Paul Mounds Jr., Lamont’s chief of staff, said after Tuesday’s House session that “this legislation is consistent with Gov. Lamont’s approach since the beginning of the pandemic, which has been to work with the legislative branch throughout the pandemic emergency on critical decisions.”
Mounds added that the administration has followed a transparent process regarding the use of federal relief funds since the pandemic began. “All expenses relating to federal funding have been posted online and reported to the General Assembly and Office of the Comptroller,” he said.
But legislators from both parties have complained periodically that the administration hasn’t provided sufficient detail on how previous rounds of federal relief have been spent.
This measure directs the governor to provide a detailed accounting on past spending, and a proposal for how he would use the latest round of relief, to lawmakers by April 26.
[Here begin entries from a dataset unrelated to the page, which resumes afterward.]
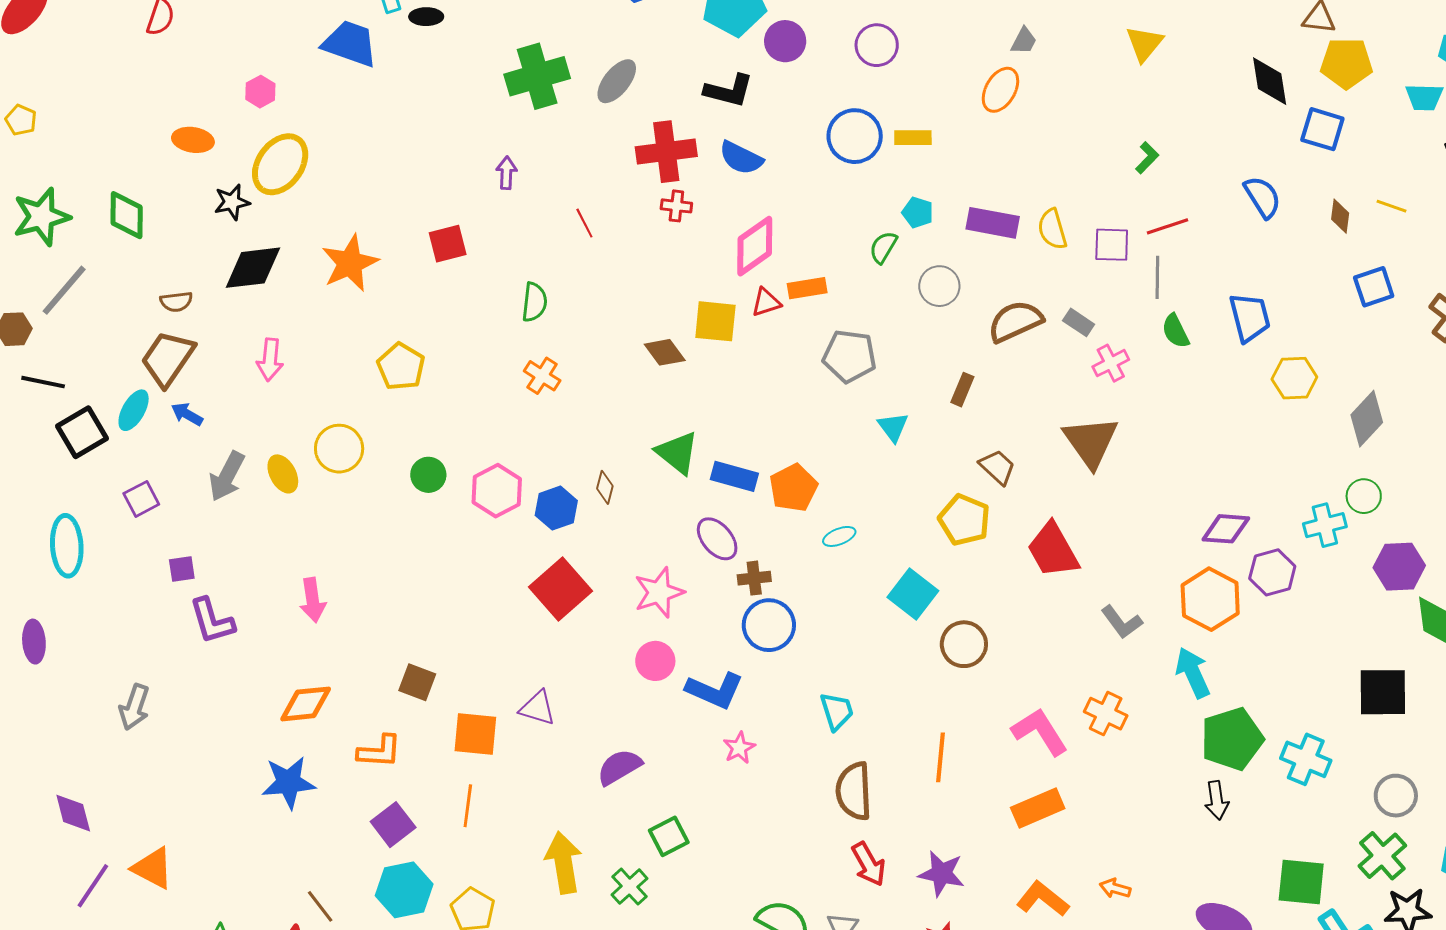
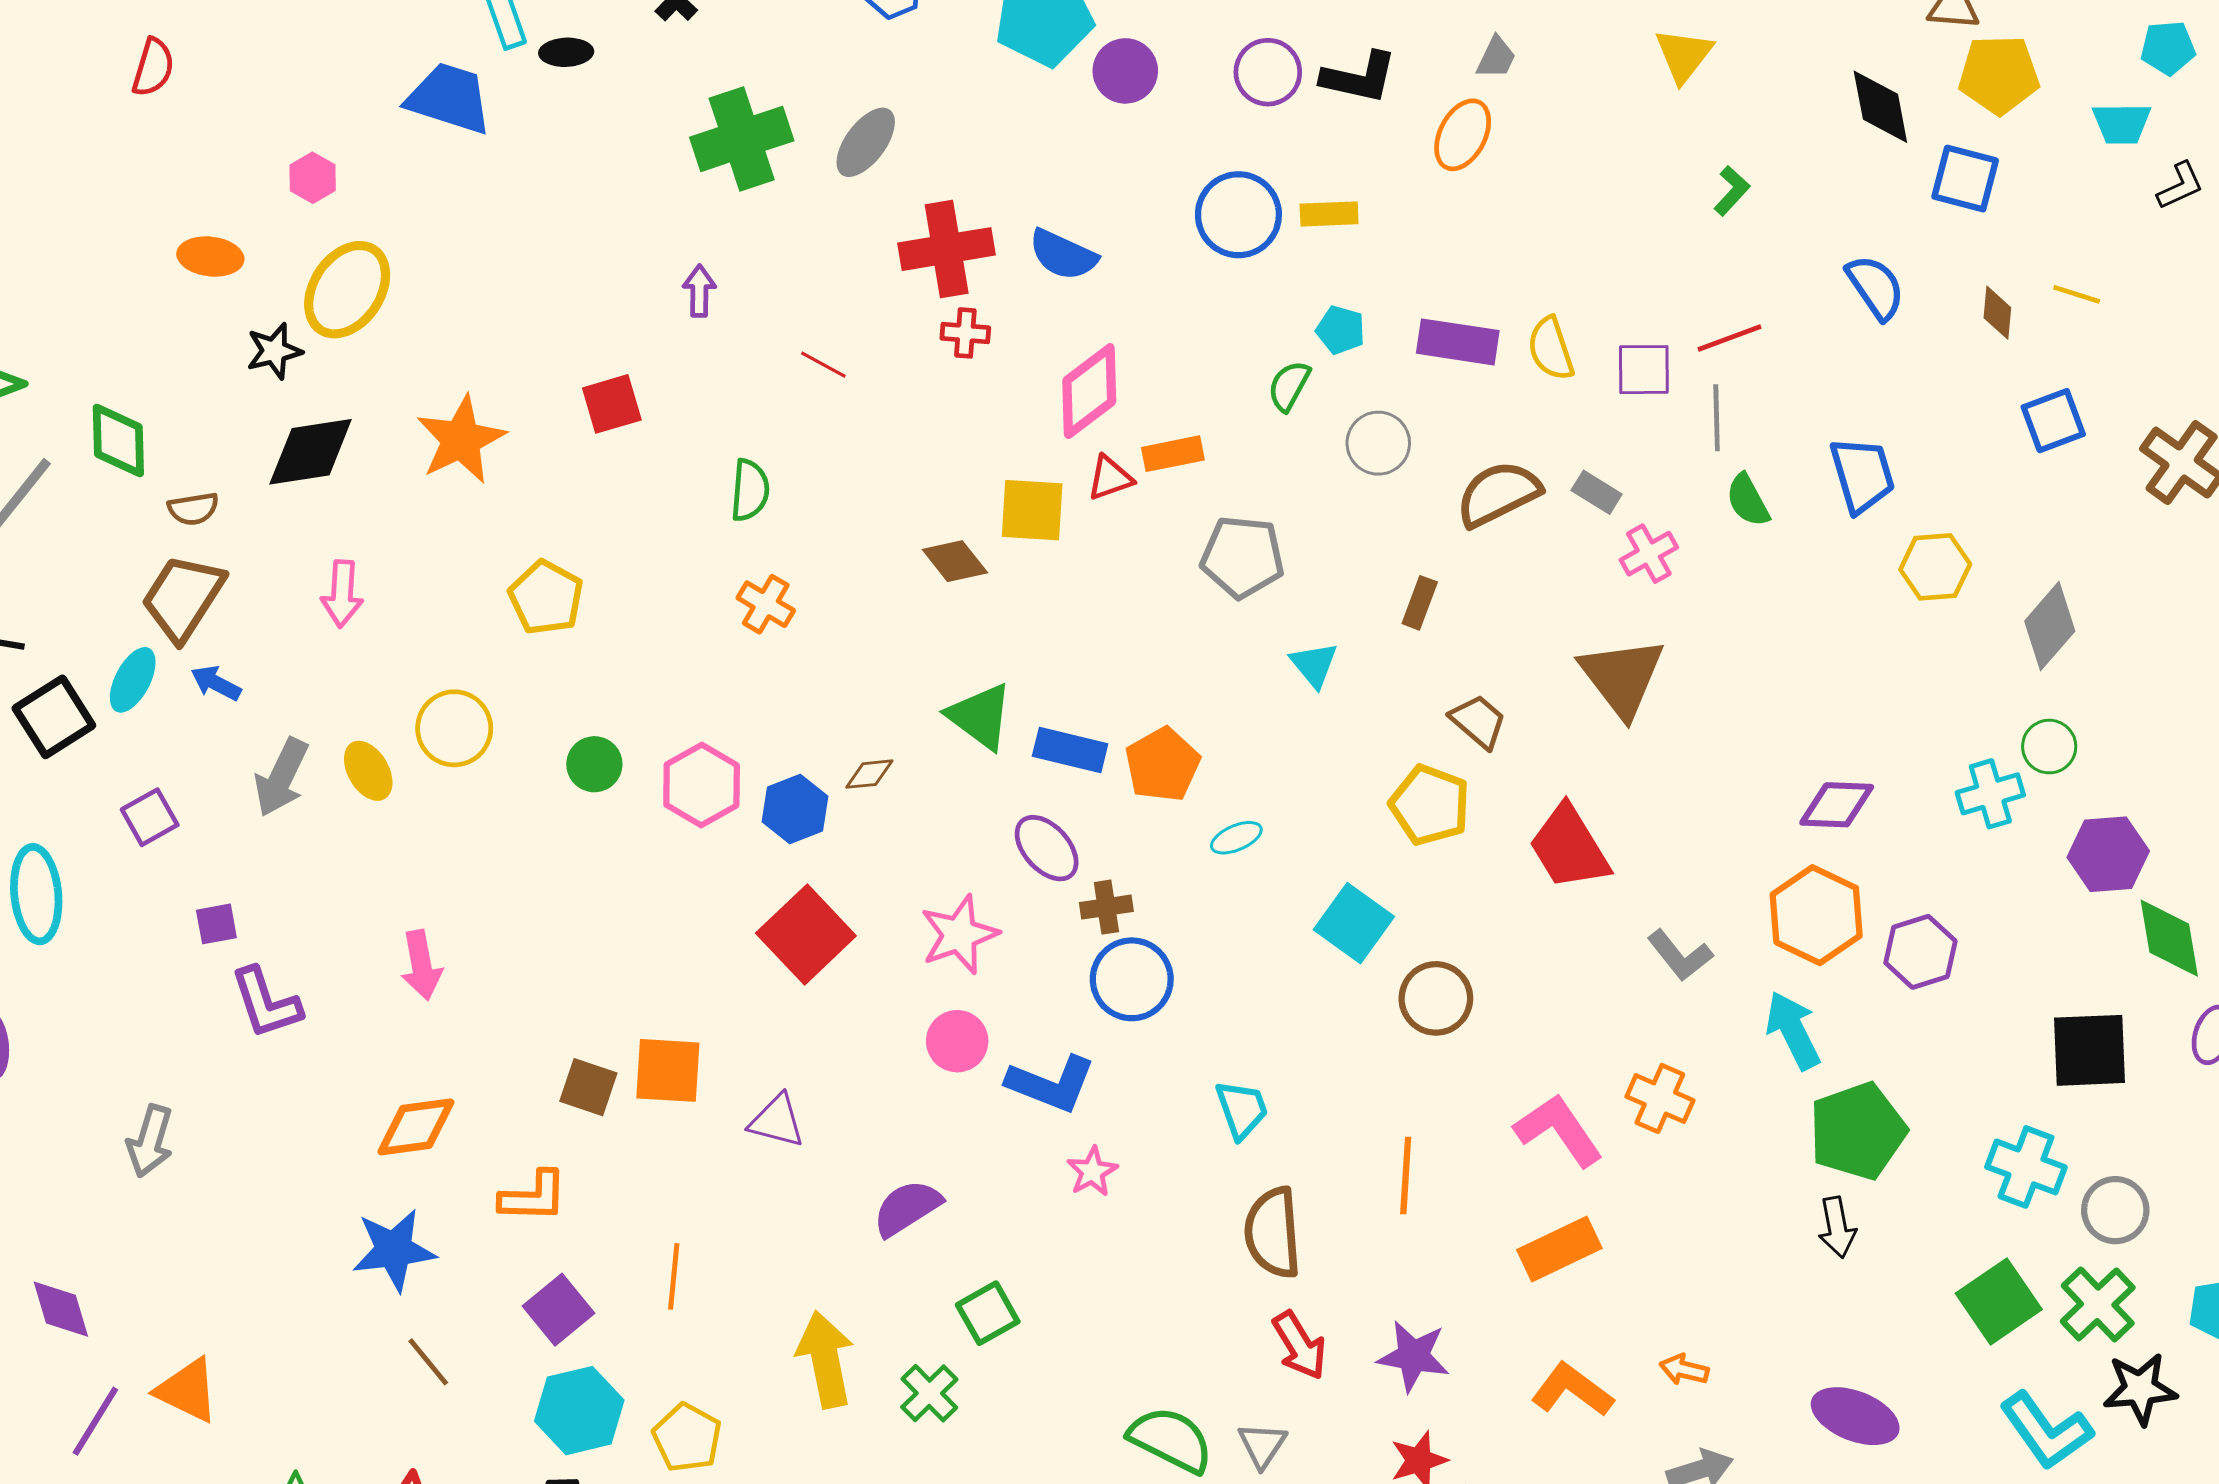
black L-shape: (729, 91) -> (1359, 78), moved
green L-shape: (1147, 158) -> (1732, 191), moved
green diamond: (127, 215) -> (118, 441), moved
red line: (584, 223) -> (823, 365), turned -32
brown diamond: (605, 487) -> (869, 774), turned 72
purple hexagon: (1272, 572) -> (1920, 952), moved
orange square: (475, 734) -> (668, 1070), moved
cyan cross: (1306, 759) -> (2026, 1167), moved
green square: (1301, 882) -> (1999, 1301), moved, turned -38
brown line: (320, 906) -> (428, 1362), moved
From there, the Appropriations Committee would have until May 16 to develop its proposal, which then would go to legislative leaders and the governor’s office for final negotiations.
Connecticut’s state and local governments are expected to receive about $4.35 billion as part of the American Rescue Plan, with more than $2.6 billion sent directly to state government.
The remainder would be distributed among municipalities and regional organizations.
House Minority Leader Vincent J. Candelora, R-North Branford, objected in early January when Lamont’s emergency powers were kept in place through April 20, instead calling for an extension only through March 1.
While the governor needed emergency authority during the early months of the pandemic, Candelora said, the time is overdue for legislators to plan a holistic recovery from the coronavirus — one that addresses not only vaccine distribution but also a host of education, health care and economic issues.
“This is the time, now, where we start to be part of the process and make sure that the people we represent are being addressed,” Candelora said, adding that legislators are the segment of government most in touch with the public and best-suited to tackle problems “in all of the nooks and crannies of Connecticut.”
House Speaker Matt Ritter, D-Hartford, and Senate President Pro Tem Martin M. Looney, D-New Haven, wrote in a joint statement that “a strong partnership” between both branches of government is key.
“The very nature of any pandemic response requires agility and flexibility – federal guidance has changed and evolved throughout the past year – and we recognize that there will likely be changes even after the governor provides us with his allocation plan in April,” they wrote.
Last-minute language added to the relief measure by the U.S. Senate precludes states from using the revenue to finance tax cuts, which could complicate states’ budgeting efforts tremendously.
That’s because all states will almost certainly build the federal funds into their respective budgets, effectively using the funds to support programs in education, health care, social services and general government operations. But if Connecticut, or any other jurisdiction, also wants to cut state taxes in its next budget, it could be difficult to demonstrate that money from Washington went to bolster spending and wasn’t funneled as relief back to local taxpayers.